━━ Material for this exercise ━━

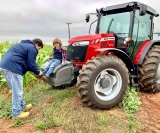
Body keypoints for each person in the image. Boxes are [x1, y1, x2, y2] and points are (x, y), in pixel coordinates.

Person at [0, 39, 44, 119]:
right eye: (39, 48)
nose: (38, 50)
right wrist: (38, 72)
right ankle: (16, 113)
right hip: (13, 68)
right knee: (17, 91)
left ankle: (23, 106)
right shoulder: (32, 48)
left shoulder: (22, 45)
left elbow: (26, 63)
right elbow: (31, 64)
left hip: (4, 66)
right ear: (37, 45)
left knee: (15, 89)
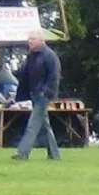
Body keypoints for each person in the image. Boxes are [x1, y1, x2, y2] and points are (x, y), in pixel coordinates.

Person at [11, 30, 62, 162]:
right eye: (29, 39)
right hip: (34, 94)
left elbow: (54, 76)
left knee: (32, 125)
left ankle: (22, 153)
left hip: (44, 95)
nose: (30, 41)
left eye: (33, 39)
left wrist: (46, 91)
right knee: (45, 126)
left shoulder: (49, 55)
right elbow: (23, 74)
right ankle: (54, 155)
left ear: (41, 40)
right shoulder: (31, 56)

━━━

#### Task item
The answer is the entries above, given again exactly, with no pictures among them.

#### Task answer
Body keypoints for each person in the image. Boxes are [x1, y1, x2, y2] and points are (x, y), in pixel coordinates.

Person at [0, 39, 44, 119]:
right eye: (39, 48)
nose: (38, 50)
right wrist: (38, 72)
right ankle: (16, 113)
right hip: (13, 68)
right knee: (17, 91)
left ankle: (23, 106)
right shoulder: (32, 48)
left shoulder: (22, 45)
left elbow: (26, 63)
right elbow: (31, 64)
left hip: (4, 66)
right ear: (37, 45)
left knee: (15, 89)
Body keypoints for each person in the image. Boxes are [x1, y1, x2, y2] and points are (x, y), in pixel coordinates.

Person at [11, 30, 62, 162]:
right eye: (29, 39)
right hip: (34, 94)
left elbow: (54, 76)
left knee: (32, 125)
left ankle: (22, 153)
left hip: (44, 95)
nose: (30, 41)
left eye: (33, 39)
left wrist: (46, 91)
right knee: (45, 126)
left shoulder: (49, 55)
right elbow: (23, 74)
right ankle: (54, 155)
left ear: (41, 40)
right shoulder: (31, 56)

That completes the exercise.